Cultura da sujeira
Este foi o titulo de um livro que escrevi em 1996, resultado de um trabalho iniciado em 1987 sobre a questão da limpeza das cidades brasileiras, com o foco no hábito do brasileiro jogar tudo nas ruas. Passados mais de vinte anos, o problema continua em alguns bairros e em quase todas as cidades, como se nada tivesse sido feito. Trata-se de uma luta inglória. As soluções apresentadas são café requentado, porque os problemas se repetem.
Todos criticam os "outros" pelo problema. Este argumento é utilizado para quase todos os problemas nacionais. Se "todo mundo" colaborasse, é a frase mais falada. Quem fala exclui-se do "todo mundo". Como "todo mundo" é o cada um, o problema fica insolúvel, porque cada um cobra do "todo mundo", mas não faz a sua parte. E as cidades brasileiras continuam sujas e sem árvores. Se as autoridades fizessem corretamente sua parte, este texto não teria sentido. As medidas são mais discursivas do que reais. Por isso, as ações devem partir dos cidadãos, que, dentre as ações, estaria a de cobrar de todos os prefeitos e dos vereadores a conservação das cidades.
Ninguém precisa ser engajado em nada. Basta cumprir seu papel de cidadão, regra válida para a manutenção das cidades. Porém, algumas medidas são práticas e fáceis, e ajudariam muito pela relevância da posição social, como jogadores de futebol, apresentadores de televisão, artistas em geral; ou pela função estratégica, como comerciantes, donos de barracas, quaisquer, e banqueiros, que deveriam apenas conservar limpas as calçadas e o meio-fio junto a elas, apenas na extensão de seus imóveis. Colocar uma lixeira, simples, mesmo um caixote, seria salutar, e a limpeza periódica, enquanto as pessoas atingem um padrão de civilidade que não jogue de tudo nas ruas.
Já as escolas, especialmente de ensino básico deveriam implementar a discussão constante, mesmo que não faça parte da grade curricular. Mas elas têm sido o primeiro péssimo exemplo aos jovens e às crianças. As paredes são rabiscadas e perfuradas, as carteiras são rabiscadas e quebradas; os arredores são verdadeiros lixões a céu aberto.
Algumas indústrias precisariam fabricar cinzeiros portáteis. Os fumantes foram proibidos de tudo, menos de que a rua, o espaço público, principalmente os canteiros e jardins podem ser seus cinzeiros. Neste aspecto da sujeira há unanimidade. È comum pessoas baterem seus papos em suas casas e atirarem as pontas de cigarro na frente com um chute de dedo.

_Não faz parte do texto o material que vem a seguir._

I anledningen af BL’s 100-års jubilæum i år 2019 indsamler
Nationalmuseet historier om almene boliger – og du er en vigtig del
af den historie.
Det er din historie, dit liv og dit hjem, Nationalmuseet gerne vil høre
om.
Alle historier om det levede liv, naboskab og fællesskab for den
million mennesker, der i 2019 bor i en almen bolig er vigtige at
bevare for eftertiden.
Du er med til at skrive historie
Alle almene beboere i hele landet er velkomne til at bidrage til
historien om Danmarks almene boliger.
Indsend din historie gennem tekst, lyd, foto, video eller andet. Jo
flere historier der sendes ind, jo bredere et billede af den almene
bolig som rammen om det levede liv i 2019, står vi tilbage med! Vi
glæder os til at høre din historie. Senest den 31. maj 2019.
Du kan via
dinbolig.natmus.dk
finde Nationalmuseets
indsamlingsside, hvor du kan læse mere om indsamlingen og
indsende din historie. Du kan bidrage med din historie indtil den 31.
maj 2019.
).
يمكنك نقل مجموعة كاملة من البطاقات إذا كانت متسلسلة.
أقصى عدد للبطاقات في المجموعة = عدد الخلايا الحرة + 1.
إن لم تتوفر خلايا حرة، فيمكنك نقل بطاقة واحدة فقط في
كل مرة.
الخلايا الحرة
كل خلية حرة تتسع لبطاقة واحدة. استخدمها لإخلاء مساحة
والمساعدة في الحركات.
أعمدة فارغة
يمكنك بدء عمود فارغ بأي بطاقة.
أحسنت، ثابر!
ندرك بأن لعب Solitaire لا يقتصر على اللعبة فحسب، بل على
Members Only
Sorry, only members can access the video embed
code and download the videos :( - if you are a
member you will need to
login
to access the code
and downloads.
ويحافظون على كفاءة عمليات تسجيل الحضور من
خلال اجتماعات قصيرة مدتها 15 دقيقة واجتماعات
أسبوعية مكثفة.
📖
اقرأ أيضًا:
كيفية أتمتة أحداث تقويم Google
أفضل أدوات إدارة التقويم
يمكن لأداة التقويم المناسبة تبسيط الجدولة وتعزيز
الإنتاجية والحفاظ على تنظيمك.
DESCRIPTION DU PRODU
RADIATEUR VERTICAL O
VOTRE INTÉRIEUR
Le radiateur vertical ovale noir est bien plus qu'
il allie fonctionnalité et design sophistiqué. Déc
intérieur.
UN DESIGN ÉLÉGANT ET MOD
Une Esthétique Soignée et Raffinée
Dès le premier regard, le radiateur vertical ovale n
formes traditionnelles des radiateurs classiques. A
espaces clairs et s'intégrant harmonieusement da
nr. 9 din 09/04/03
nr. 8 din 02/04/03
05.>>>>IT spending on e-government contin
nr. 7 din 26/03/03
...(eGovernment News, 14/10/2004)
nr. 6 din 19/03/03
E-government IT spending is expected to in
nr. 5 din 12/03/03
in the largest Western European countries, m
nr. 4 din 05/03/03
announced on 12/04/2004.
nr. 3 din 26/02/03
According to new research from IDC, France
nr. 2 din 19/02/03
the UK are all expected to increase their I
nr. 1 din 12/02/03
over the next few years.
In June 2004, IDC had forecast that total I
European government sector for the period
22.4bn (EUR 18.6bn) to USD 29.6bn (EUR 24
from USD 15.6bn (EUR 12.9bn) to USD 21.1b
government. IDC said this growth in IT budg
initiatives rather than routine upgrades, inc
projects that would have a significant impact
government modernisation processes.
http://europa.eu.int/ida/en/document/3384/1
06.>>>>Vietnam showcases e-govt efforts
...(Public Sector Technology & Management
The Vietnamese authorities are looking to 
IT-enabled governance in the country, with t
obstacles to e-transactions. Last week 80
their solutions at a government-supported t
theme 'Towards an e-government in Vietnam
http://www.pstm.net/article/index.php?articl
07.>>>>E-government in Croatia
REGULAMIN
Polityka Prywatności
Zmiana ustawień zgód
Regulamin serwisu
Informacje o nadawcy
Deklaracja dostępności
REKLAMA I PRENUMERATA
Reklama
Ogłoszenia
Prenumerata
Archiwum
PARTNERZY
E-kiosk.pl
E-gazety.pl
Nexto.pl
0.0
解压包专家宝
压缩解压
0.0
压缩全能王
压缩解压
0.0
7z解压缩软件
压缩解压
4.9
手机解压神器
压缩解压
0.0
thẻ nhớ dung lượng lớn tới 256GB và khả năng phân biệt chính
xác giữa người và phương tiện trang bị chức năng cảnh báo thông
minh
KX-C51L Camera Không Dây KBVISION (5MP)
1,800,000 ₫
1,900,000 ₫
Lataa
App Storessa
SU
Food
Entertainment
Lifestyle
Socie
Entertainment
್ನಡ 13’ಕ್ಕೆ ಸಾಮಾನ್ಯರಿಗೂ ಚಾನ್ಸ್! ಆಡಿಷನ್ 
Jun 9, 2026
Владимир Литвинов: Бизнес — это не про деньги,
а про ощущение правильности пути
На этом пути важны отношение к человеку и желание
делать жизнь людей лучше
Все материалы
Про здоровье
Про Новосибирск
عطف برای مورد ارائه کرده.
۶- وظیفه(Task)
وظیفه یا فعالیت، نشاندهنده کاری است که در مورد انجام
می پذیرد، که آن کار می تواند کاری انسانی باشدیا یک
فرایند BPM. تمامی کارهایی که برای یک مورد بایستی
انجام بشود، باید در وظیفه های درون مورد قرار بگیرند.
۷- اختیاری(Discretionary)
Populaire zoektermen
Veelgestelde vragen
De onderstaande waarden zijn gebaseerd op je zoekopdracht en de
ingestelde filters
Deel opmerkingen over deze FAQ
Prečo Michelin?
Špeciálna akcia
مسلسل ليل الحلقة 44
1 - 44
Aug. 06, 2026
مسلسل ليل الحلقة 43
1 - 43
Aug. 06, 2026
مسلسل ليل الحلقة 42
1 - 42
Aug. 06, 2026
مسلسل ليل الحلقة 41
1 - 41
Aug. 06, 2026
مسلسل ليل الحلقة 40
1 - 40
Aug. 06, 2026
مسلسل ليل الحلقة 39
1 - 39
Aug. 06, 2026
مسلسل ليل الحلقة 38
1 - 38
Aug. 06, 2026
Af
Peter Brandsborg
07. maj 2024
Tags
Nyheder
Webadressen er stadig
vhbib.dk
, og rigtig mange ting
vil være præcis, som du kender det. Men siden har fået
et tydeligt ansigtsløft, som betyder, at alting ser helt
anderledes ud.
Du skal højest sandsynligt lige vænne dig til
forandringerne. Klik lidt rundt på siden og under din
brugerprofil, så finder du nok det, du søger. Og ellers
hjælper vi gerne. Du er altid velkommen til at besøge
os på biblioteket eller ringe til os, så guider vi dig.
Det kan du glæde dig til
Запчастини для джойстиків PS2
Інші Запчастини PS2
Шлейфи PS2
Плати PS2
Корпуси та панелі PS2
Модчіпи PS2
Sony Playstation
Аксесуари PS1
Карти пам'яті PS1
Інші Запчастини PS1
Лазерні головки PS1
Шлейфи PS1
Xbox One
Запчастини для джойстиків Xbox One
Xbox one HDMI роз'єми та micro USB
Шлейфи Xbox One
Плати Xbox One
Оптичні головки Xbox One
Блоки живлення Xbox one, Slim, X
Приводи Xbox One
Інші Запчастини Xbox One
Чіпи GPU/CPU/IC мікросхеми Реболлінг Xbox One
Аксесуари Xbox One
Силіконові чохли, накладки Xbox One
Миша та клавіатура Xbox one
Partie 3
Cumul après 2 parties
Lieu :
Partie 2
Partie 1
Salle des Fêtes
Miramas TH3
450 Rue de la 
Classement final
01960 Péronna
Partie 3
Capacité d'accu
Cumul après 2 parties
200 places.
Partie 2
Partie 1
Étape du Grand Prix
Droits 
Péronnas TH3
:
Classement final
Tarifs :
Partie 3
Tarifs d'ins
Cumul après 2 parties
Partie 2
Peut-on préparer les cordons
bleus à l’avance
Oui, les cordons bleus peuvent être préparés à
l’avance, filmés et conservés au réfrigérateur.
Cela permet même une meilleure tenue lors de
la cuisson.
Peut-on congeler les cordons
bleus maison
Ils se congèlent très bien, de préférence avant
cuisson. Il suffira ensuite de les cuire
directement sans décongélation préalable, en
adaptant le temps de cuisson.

Minhas palestras em escolas eram iniciadas com a abertura de um doce, com o papel jogado no chão, fora de uma demarcação com fita adesiva. Começava a falar de que não se deveria jogar papel no chão, na rua... Nunca passou de cinco minutos para uma criança interromper e me condenar pela máxima do faça o que mando e não o que faço. Explicava que aquela demarcação seria a casa deles e, para quem não respeitava o próprio lar, a do amigo. Elas não jogariam aquele papel na sua casa, mas se achavam no direito de jogar na casa de todos, que seria a rua, a cidade, representada ali pelo espaço após a fita.
Inúmeras ações são possíveis para evitar o problema. Mas uma se destaca. É só não jogar objetos nas ruas. A partir daí, viriam a reciclagem, a limpeza, o reaproveitamento de material, a utilização correta deles e tantas outras.
Sem medo de errar, São Paulo melhorou bastante, mas se ainda melhorar 2000% (dois mil por cento) ainda não seria uma cidade limpa como se deve ou se pode ser. A regra vale para quase todas as cidades brasileiras.
"Todo mundo" só vai aparecer quando cada um se der conta de que é o "todo mundo". Pode haver o argumento de que um palito de fósforo e uma ponta de cigarro não seriam "nada", se não fossem 19 milhões de pessoas em São Paulo e outros milhões em outras capitais. Sem resultados aparentes, enquanto um só brasileiro jogar uma ponta de cigarro na rua, minha campanha continuará.